Class 2 Device Recall Magnus CarbonFibre Table Top

• Date Initiated by Firm: April 13, 2012
• Date Posted: July 30, 2012
• Recall Status: Terminated on September 04, 2013
• Recall Number: Z-2108-2012
• Recall Event ID: 62590
• Product Classification: Table, operating-room, ac-powered - Product Code FQO
• Product: Maquet Getinge Group Operating Table System Magnus Carbon-Fibre Table Top Version 1180.16; ; The carbon-fibre MAGNUS table top (1180-16XX) serves to support and position patients for surgical procedures (e.g. cardiovascular surgery) and interventional examination immediately before, during and after the surgical phase. The table top is radiotranslucent and enables intraoperative use of X-ray equipment.
• Code Information: Model # 1180.16F2 Serial #s 1,3,7, & 8; Model # 1180.16F3 Serial # 1; Model #1180.16F5 Serial #4; Model # T285.7000 Serial #s 1,2,3,4, & 7.
• Recalling Firm/ Manufacturer: Maquet Medical Systems, Usa; 45 Barbour Pond Dr; Wayne NJ 07470-2094
• For Additional Information Contact: Ms. Susan Mandy; 201-995-8968
• Manufacturer Reason for Recall: As a result of a small number of customer complaints, MAQUET conducted an investigation and identified a potential problem with specific MAGNUS Carbon-Fibre Table Tops manufactured between February 23, 2010 and February 28, 2012 and distributed between November 11, 2010 and April 6, 2012. There is a potential issue with the motor brakes for the longitudinal shift drive, and the tilt drive.
• FDA Determined Cause: Device Design
• Action: MAQUET GETINGE Group sent An "Urgent Device Field Correction" notification, dated 13 April 2012 via Federal Express to all affected customers. An acknowledgement form is included with the customer letter which can be mailed or faxed back to Maquet Quality by the notified customers. If the completed Acknowledgement form is not received within 15 days, up to three follow ups will be made and documented via telephone call to each customer. The letter identified the product, the problem, and the action to be taken by the customer. Customers were instructed to discontinue use and notify their MAQUET Service Representative immediately. The MAQUET Service Representative will contact customers to make arrangements to replace both te logitudinal shift and tilt drives of their table top(s). For questions customers should call 888-627-8383, press option 2, followed by option 1. For questions regarding this recall call 201-995-8968.

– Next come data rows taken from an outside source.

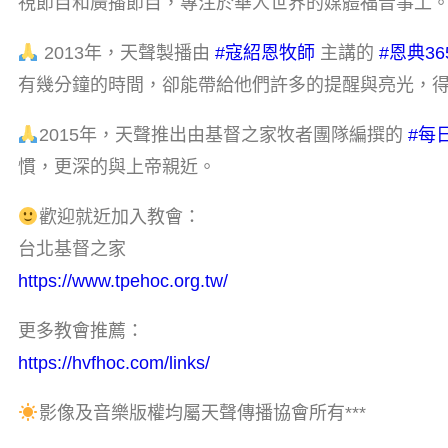
視節目和廣播節目，專注於華人世界的媒體福音事工
2013年，天聲製播由
#寇紹恩牧師
主講的
#恩典36
有幾分鐘的時間，卻能帶給他們許多的提醒與亮光，
2015年，天聲推出由基督之家牧者團隊編撰的
#每
慣，更深的與上帝親近。
歡迎就近加入教會：
台北基督之家
https://www.tpehoc.org.tw/
更多教會推薦：
https://hvfhoc.com/links/
影像及音樂版權均屬天聲傳播協會所有***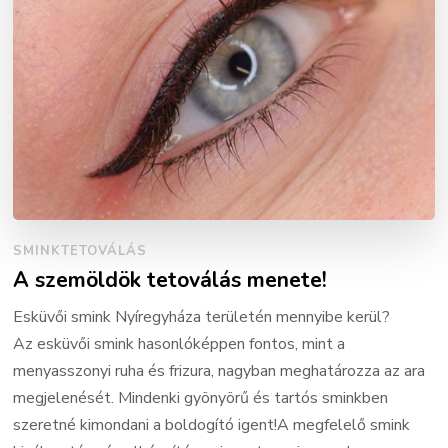
SMINKTETOVÁLÁS
A szemöldök tetoválás menete!
Esküvői smink Nyíregyháza területén mennyibe kerül?
Az esküvői smink hasonlóképpen fontos, mint a
menyasszonyi ruha és frizura, nagyban meghatározza az ara
megjelenését. Mindenki gyönyörű és tartós sminkben
szeretné kimondani a boldogító igent!A megfelelő smink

• Quantity in Commerce: 164 Units located in 27 Countries
• Distribution: Worldwide Distribution - USA (nationwide) and the countries of United Arab Emirates, Austria, Australia, Belgium, Brazil, Canada, Switzerland, China, Germany, Denmark, Spain, France, Hong Kong, Ireland, Israel, India, Italy, Japan, South Korea, Netherlands, Poland, Russia, Saudi Arabia, Sweden, Singapore, and Thailand.
• Total Product Life Cycle: TPLC Device Report

¹ A record in this database is created when a firm initiates a correction or removal action. The record is updated if the FDA identifies a violation and classifies the action as a recall, and it is updated for a final time when the recall is terminated. Learn more about medical device recalls.
² Per FDA policy, recall cause determinations are subject to modification up to the point of termination of the recall.
³ For details about termination of a recall see Code of Federal Regulations (CFR) Title 21 §7.55.